Steven Joyce, 4 August, 2017
In 2010 while Minister of Transport, Joyce admitted to two prior driving convictions, careless driving resulting in a fine in 1988, and careless driving causing injury resulting in a fine and loss of licence in 1989.
What a man of principle he is that Steven Joyce.
Then we had this, which is the best deployment of a pointed finger and a “you” outside a classroom in generation.
Step off, Richardson.
Go back up to those statistics above. One of them explains why people like Jesse and Mark think their questions were ok. It’s this one:
Sole Parent Support:
- Male – 8%
- Female – 92%
Please don’t tell women things are better. When it comes to children, childcare, being out of the workforce… it’s 92 to 8 not better. Now – not in the paleolithic past but now – there is NO REASON why women should be the primary caregivers of children; the primary unpaid cleaners, cooks, nappy-changers and play-date facilitators.

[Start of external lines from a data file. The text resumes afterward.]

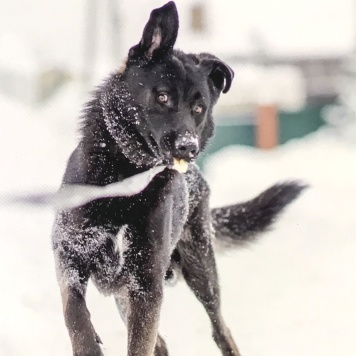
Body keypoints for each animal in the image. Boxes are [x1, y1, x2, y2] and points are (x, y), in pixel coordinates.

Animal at [52, 1, 306, 354]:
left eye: (198, 108)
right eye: (162, 97)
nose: (189, 146)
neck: (127, 178)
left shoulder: (145, 284)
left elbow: (139, 343)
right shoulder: (69, 258)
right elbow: (74, 314)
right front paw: (88, 343)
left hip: (201, 271)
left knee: (219, 329)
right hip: (126, 294)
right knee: (159, 341)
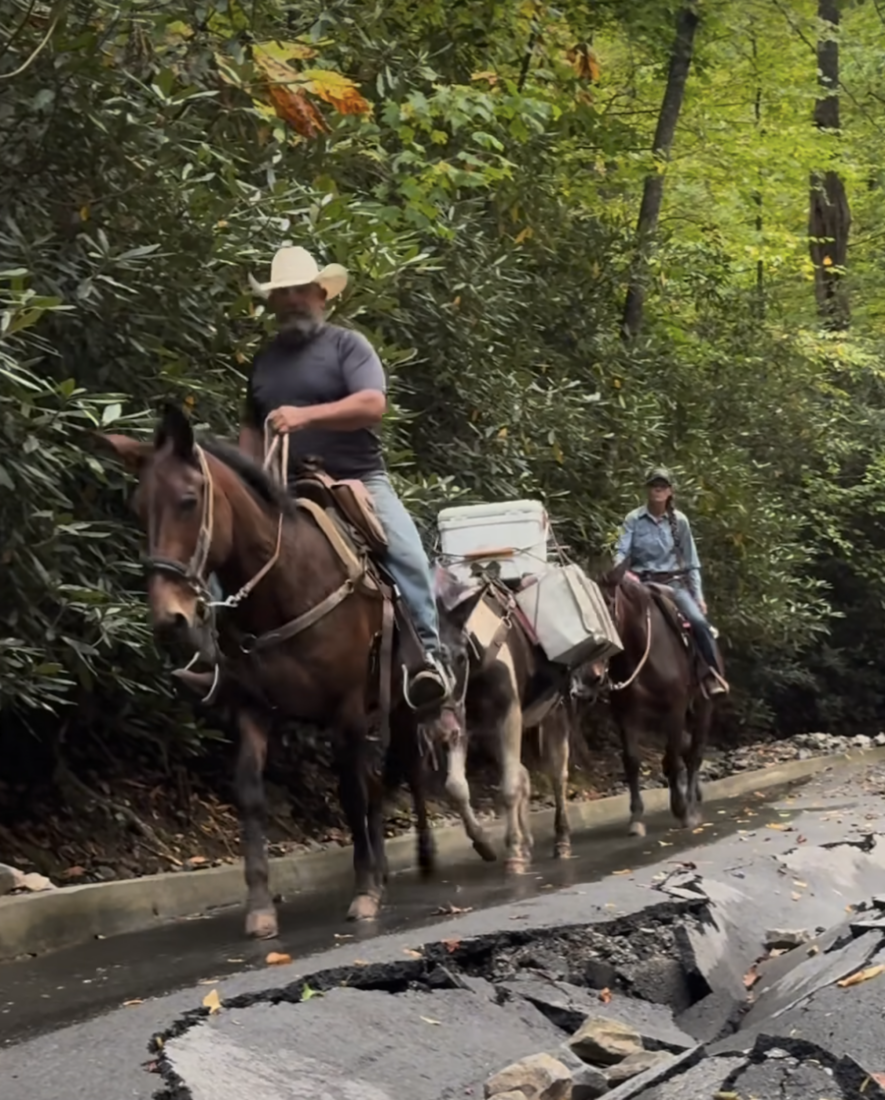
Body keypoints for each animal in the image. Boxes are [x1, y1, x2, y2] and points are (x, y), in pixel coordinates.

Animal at [100, 404, 430, 937]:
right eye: (137, 508)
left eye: (189, 500)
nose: (171, 619)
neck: (285, 584)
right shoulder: (252, 706)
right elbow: (251, 792)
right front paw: (259, 907)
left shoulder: (346, 710)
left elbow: (351, 795)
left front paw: (363, 894)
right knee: (378, 785)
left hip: (399, 706)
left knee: (387, 779)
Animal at [580, 558, 725, 831]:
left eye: (607, 607)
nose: (589, 676)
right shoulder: (625, 713)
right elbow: (632, 761)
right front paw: (636, 818)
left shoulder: (675, 709)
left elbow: (673, 759)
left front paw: (682, 809)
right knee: (687, 750)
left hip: (703, 708)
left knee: (694, 754)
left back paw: (692, 804)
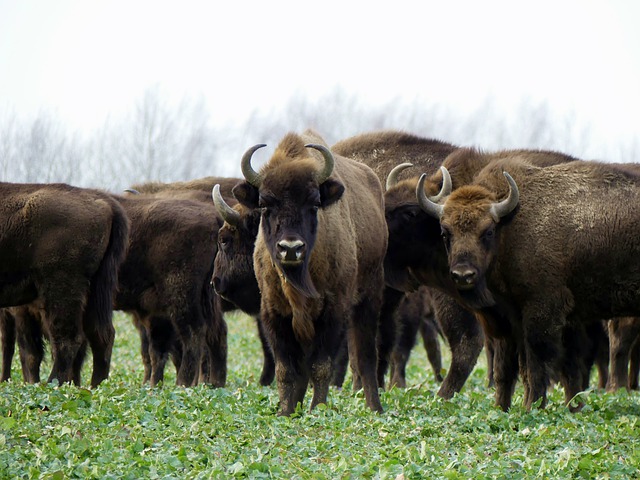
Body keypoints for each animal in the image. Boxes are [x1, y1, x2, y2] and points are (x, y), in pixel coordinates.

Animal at [0, 183, 129, 386]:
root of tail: (105, 202)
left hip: (61, 288)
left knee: (67, 339)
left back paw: (51, 386)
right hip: (95, 290)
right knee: (101, 335)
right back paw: (95, 386)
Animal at [232, 131, 388, 416]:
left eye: (315, 204)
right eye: (264, 205)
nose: (290, 248)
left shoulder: (333, 310)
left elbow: (321, 365)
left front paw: (319, 409)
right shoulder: (274, 312)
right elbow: (286, 369)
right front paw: (285, 411)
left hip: (369, 297)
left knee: (366, 356)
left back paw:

Of course if you have a lot of money you can pay to get help with raising kids or if you have a wealthy partner then you have the opportunity to be a stay at home parent. Like Bill. His wife has been happy to stay at home with their six kids for long periods, and they have been able to pay for a nanny when she has wanted to go back to work.

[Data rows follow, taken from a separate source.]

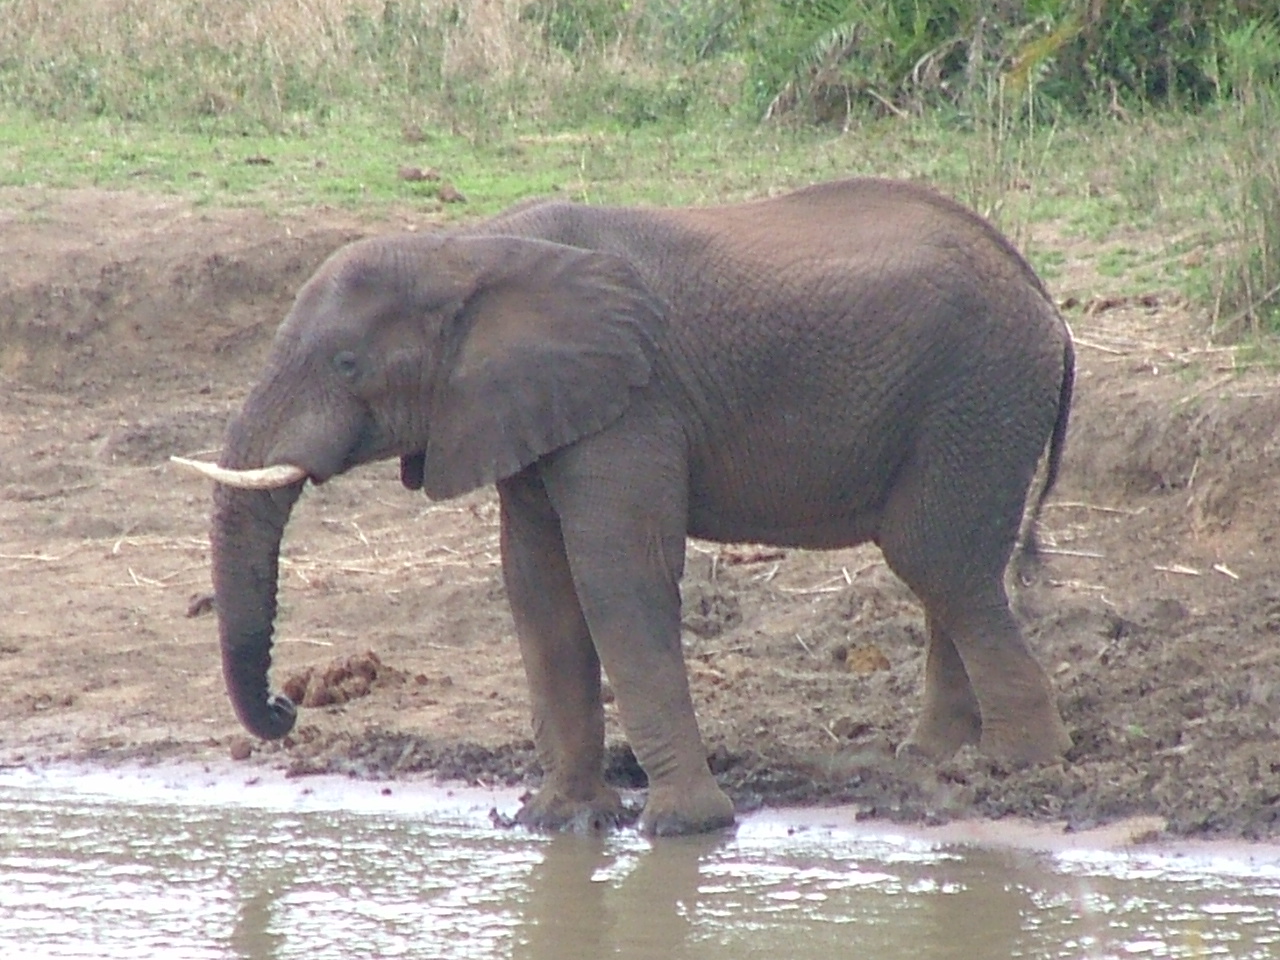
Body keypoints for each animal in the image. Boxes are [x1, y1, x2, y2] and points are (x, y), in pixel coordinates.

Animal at [176, 177, 1075, 836]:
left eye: (348, 364)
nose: (288, 704)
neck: (469, 249)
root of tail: (1044, 298)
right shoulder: (528, 408)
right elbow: (538, 588)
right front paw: (557, 824)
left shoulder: (632, 404)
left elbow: (616, 577)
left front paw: (683, 829)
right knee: (948, 573)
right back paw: (936, 759)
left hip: (979, 394)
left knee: (938, 561)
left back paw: (1016, 767)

it is probably the mother role with which Mary English seems most comfortable…. she is a genuinely family-based woman…. Despite the sometimes-minuscule age gaps (13 months between Thomas and Maria) Mary has enjoyed her children, taken time off when they were babies, breastfed them all. She still tries to see everyone off to school in the morning and takes in as much Saturday sport as possible…. There is a strong commitment to keep the children out of the public eye, which is part of the reason they hired the nanny…. Even if you are the wife of the Leader of the Opposition, six kids keep you busy. The last time we speak Mary is on her way to a series of end-of-year plays and prizegivings that will go on until late in the evening.
Herald, 7 December 2001
That sounds like it has worked well, but I don’t like how cosy and “normal” that narrative is presented to us as. That story is quite exceptional: the number of children, the ability to effortlessly support them, the ability to switch easily from family life to well paid career. Bill, also, is not in the narrative, and that too reads as “normal”. Family = women. Family = women. Family = women. It’s the repeating normalised cultural refrain and leads us to Jesse and Mark. Male mouthpieces of the cultural norm.
Do not be trapped in tropes. The tropes here are that white, straight men who are married with kids don’t need to be questioned about their private lives. If they have done something a little irregular in the past then it falls into the narrative of “boys will be boys”, or “everyone stuffs up”. If you are not a white, straight, man who is married with kids then you are fair game under the “we have a right to know” rubric. Mistakes are unacceptable. In Jacinda’s case it is the mistake of having a womb. In the case of Metiria it is the mistake of having to lie to keep her benefit at a higher level while trying to raise a kid and study. If you are “privileged” enough not to have a womb or to have needed a benefit then these things can be questioned as abnormal.
What I wouldn’t mind seeing is more support for Metiria. Much more. From her own party in particular. The whole story Metiria tells about her complicated living arrangements, and her mother as a flatmate, and disappearing partner is describing reality for a section of society. It is describing normal. Not normal for people controlling media or consuming it, but normal for a large group of other people – the ones who don’t often see the point of voting, or care about Jacinda’s baby plans, or know who Mark Richardson is, or give a fuck about the America’s Cup.
I wish the Greens would show some courage, like she did, and stop trying to fit in so much. Fitting in is how we ended up here: pretending everyone is a white straight man who likes rugby and bbq and slaps everyone different around the head with their dicks if they dare to suggest other things.